WASHINGTON (Reuters) - The United States is expected to impose sanctions to punish Russia for the poisoning of Kremlin critic Alexei Navalny as early as Tuesday, two sources familiar with the matter said.
President Joe Biden’s decision to impose sanctions for Navalny’s poisoning reflects a harder stance than taken by his predecessor, Donald Trump, who let the incident last August pass without punitive U.S. action.
Navalny fell ill on a flight in Siberia in August and was airlifted to Germany, where doctors concluded he had been poisoned with a nerve agent. The Kremlin has denied any role in his illness and said it had seen no proof he was poisoned.
The sources said on Monday on condition of anonymity that the United States was expected to act under two executive orders: 13661, which was issued after Russia’s invasion of Crimea but provides broad authority to target Russian officials, and 13382, issued in 2005 to combat the proliferation of weapons of mass destruction.
Both orders let the United States freeze the U.S. assets of those targeted and effectively bar U.S. companies and individuals from dealing with them.
The sources said the Biden administration also planned to act under the U.S. Chemical and Biological Weapons Control and Warfare Elimination Act of 1991, which provides a menu of punitive measures.
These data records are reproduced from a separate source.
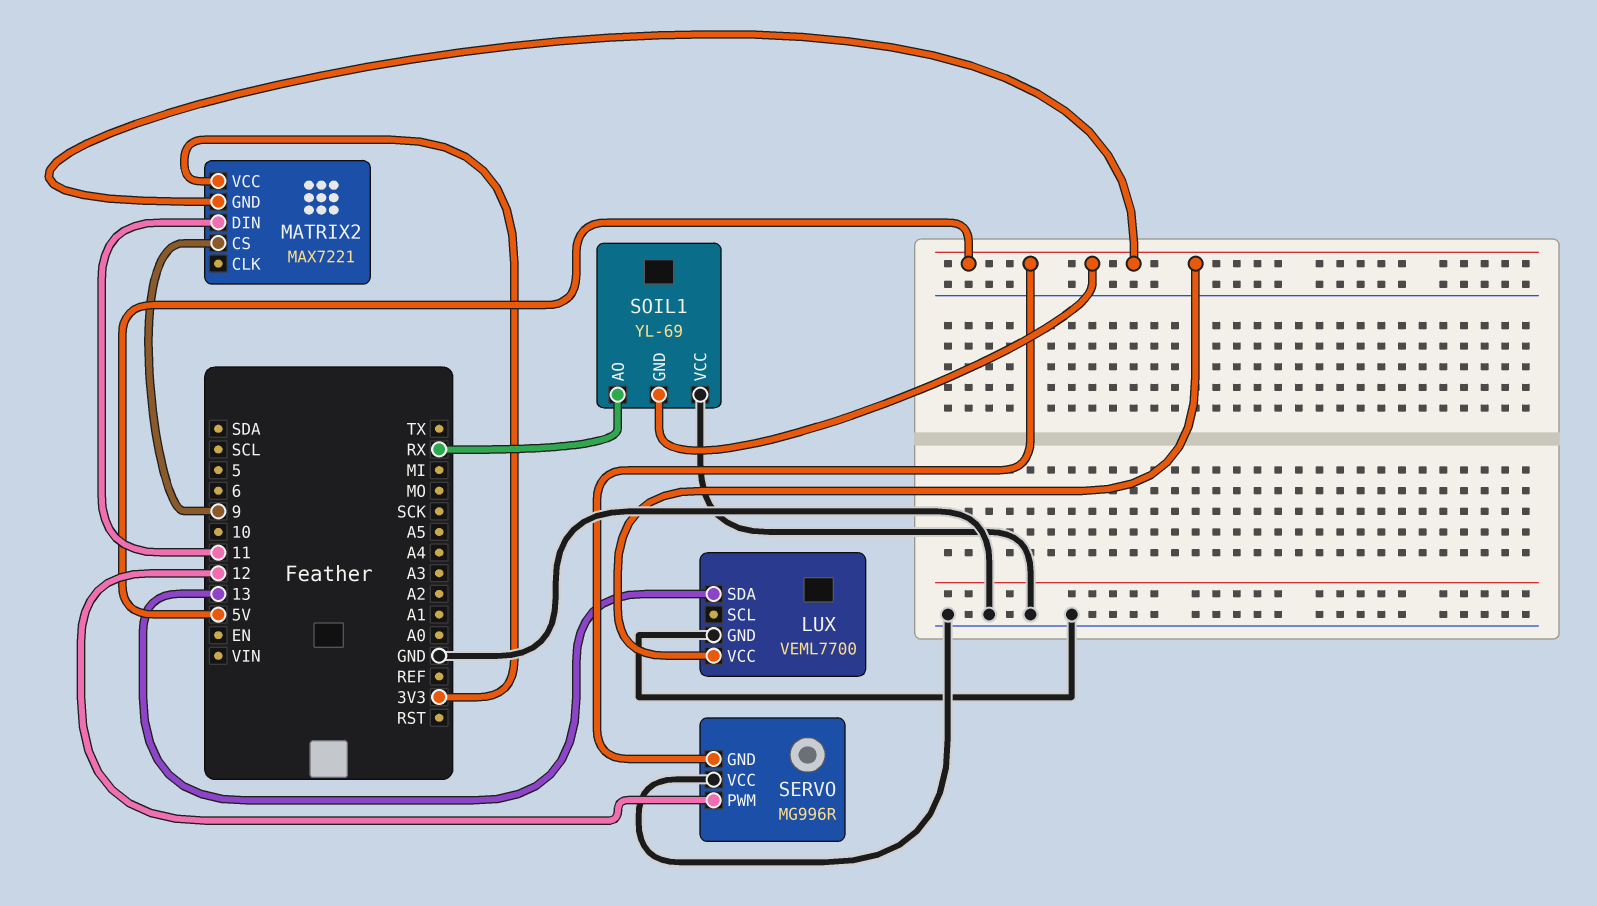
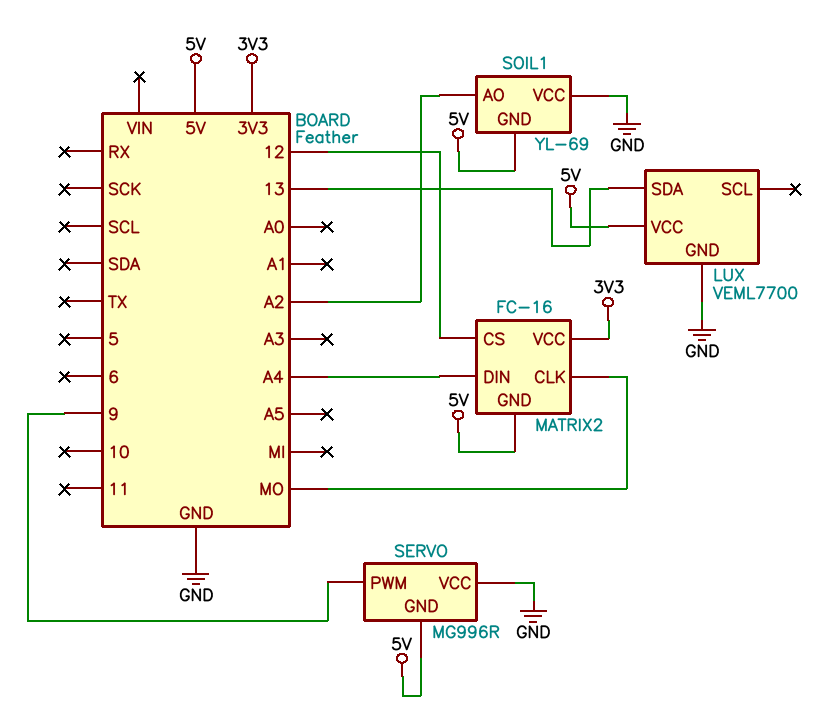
MATRIX2: MAX7221 -> FC-16
MATRIX2 pin CLK: none -> MO
MATRIX2 pin CS: 9 -> 12
MATRIX2 pin DIN: 11 -> A4
SERVO pin PWM: 12 -> 9
SOIL1 pin AO: RX -> A2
The sources said some individuals would be targeted in the sanctions to be announced as early as Tuesday, but declined to name them or say what other sanctions may be imposed.
They added, however, that Washington would maintain waivers allowing foreign aid and certain export licenses for Russia.
The State Department did not immediately respond to a request for comment on the possibility of sanctions.
A third source said the U.S. action may be coordinated with sanctions the European Union could apply as soon as Tuesday.
EU foreign ministers agreed on Feb. 22 to impose sanctions on four senior Russian officials close to President Vladimir Putin in a mainly symbolic response to Navalny’s jailing. The EU was expected to formally approve those in early March.
In the case of Navalny, Trump, whose term ended in January, did nothing to punish Russia. Top U.N. human rights experts said on Monday that Moscow was to blame for attempting to kill Navalny as part of a pattern of attacks on critics to quash dissent.
After his medical treatment in Germany, Navalny, 44, returned to Russia in January. He was arrested and later sentenced to more than 2-1/2 years in jail for parole violations he said were trumped up.
Biden last month called the jailing of Navalny “politically motivated” and called for his release. He has pledged a new and tough approach toward Moscow, saying the United States would no longer be “rolling over” in the face of aggressive action by Russia.
Washington and Moscow disagree on a wide range of issues on top of Navalny, such as Russia’s military ambitions in Ukraine and Georgia, as well as a cyberattack on U.S. government agencies last year that Washington blames on Russia. Moscow has denied responsibility for the hacking campaign.